As I mentioned last time, I have shifted from Nozbe.Net to what I am calling WinNozbe (at least for now).  The idea is a Windows application that can either operate on it’s own, or sync with Nozbe.  I want it to operate either offline or online as needed.  But all this is work to be done; it is still early days.

The reason for the switch was that I did not feel that I had enough information to finish the part of Nozbe.Net that updates Nozbe itself.  Until I wrote a program that actually wanted to do that, it wasn’t clear how it should work.  So read-only Nozbe.Net was published, and I turned to developing the program I wanted to begin with so I could let the program give me the answers.
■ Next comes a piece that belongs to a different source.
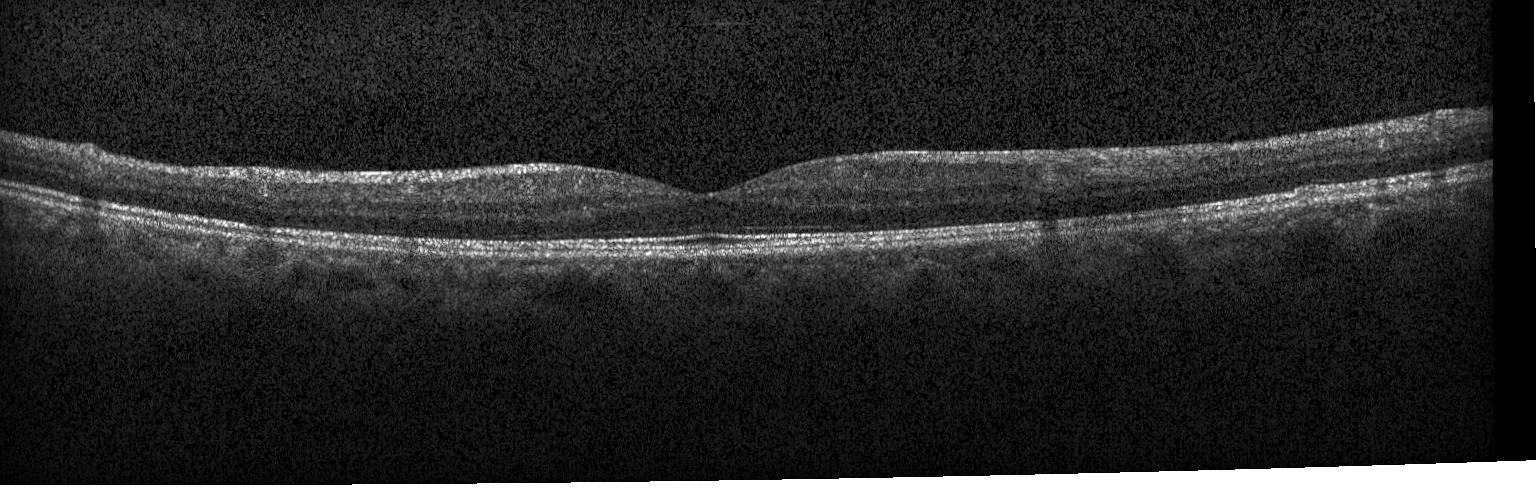

Optical coherence tomography B-scan.
Assessment: no choroidal neovascularization, no diabetic macular edema, and no drusen.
Did I learn how I wanted to update Nozbe?  No, I learned that I needed to modify how I provided the information from Nozbe!  Nozbe.Net was originally tested by writing Powershell scripts that sliced and diced the projects and actions, so Nozbe.Net returns arrays of hash tables, the sort of thing Powershell handles with ease (and not incidentally a simple translation of the data as provided by Nozbe).  But, WinNozbe is a more complicated system and hash tables are not exactly what is wants.  So work has shifted into the gray area between the two.  The end result will likely be an update to Nozbe.Net before WinNozbe is ready for publication.

I have heard artists say that a statue is not something they make out of stone, but something they find in the stone.  The structure of the stone constrains what is possible, and the combination of the stone and the sculptor creates the statue.  Working in software is far from working with stone, but that same interaction occurs.  If you can take the time to listen to what you are making, it will tell you what you should do, and the result will be amazing.